Work instruction »
Copy out exactly the lines from the one containing "right hip: (309, 367)" through the end of the records, and no pictures.

Dataset entries:
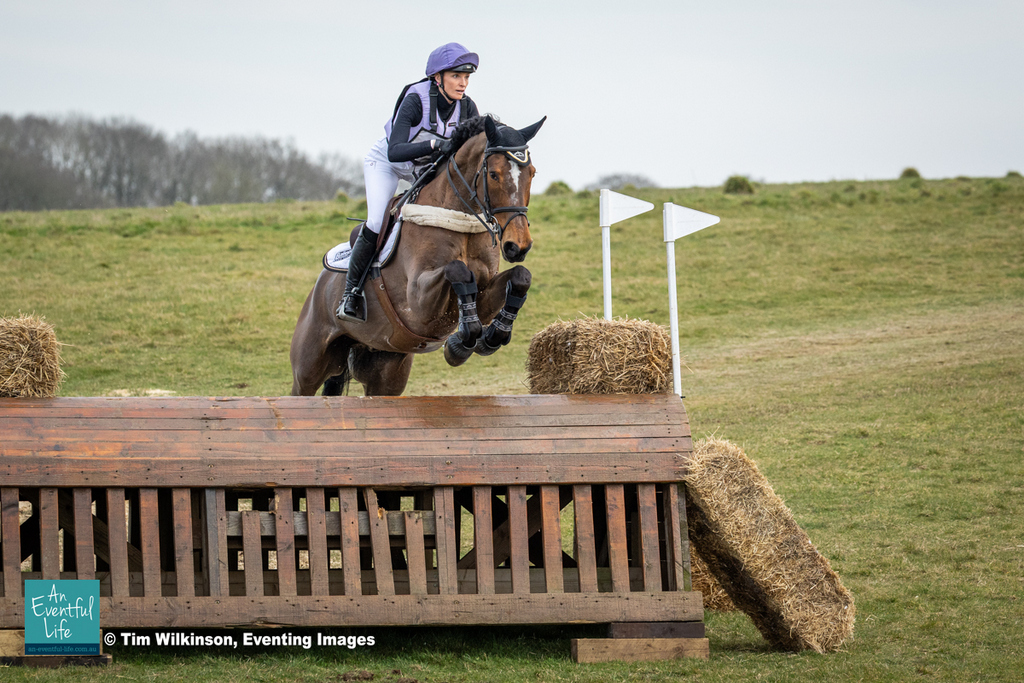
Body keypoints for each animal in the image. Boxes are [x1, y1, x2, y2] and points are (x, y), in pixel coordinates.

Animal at [289, 115, 545, 396]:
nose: (517, 246)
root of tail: (318, 287)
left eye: (532, 173)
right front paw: (461, 342)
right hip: (309, 367)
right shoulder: (418, 304)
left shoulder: (484, 292)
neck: (460, 220)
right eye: (493, 174)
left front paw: (490, 337)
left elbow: (521, 276)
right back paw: (349, 304)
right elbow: (457, 270)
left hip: (386, 371)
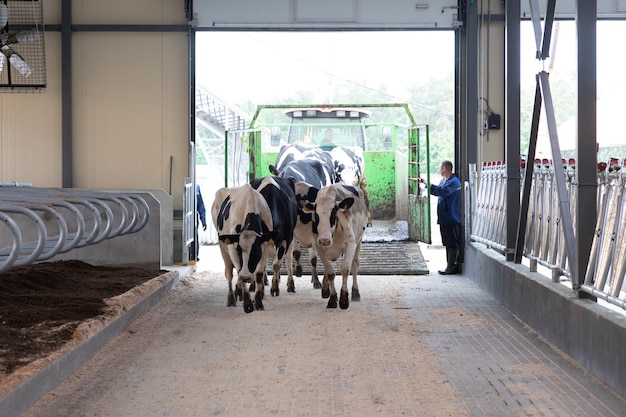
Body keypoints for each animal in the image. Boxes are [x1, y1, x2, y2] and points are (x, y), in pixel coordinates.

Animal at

Answer to this exercise »
right hip: (309, 367)
right shoulder: (418, 304)
left shoulder: (484, 292)
neck: (460, 220)
right eye: (493, 174)
left front paw: (490, 337)
left elbow: (521, 276)
right back paw: (349, 304)
right elbow: (457, 270)
left hip: (386, 371)
Body keypoints for each animal in the image. Boxes are [x1, y1, x2, y2] and points are (x, y), in pixel coordinates.

Animal at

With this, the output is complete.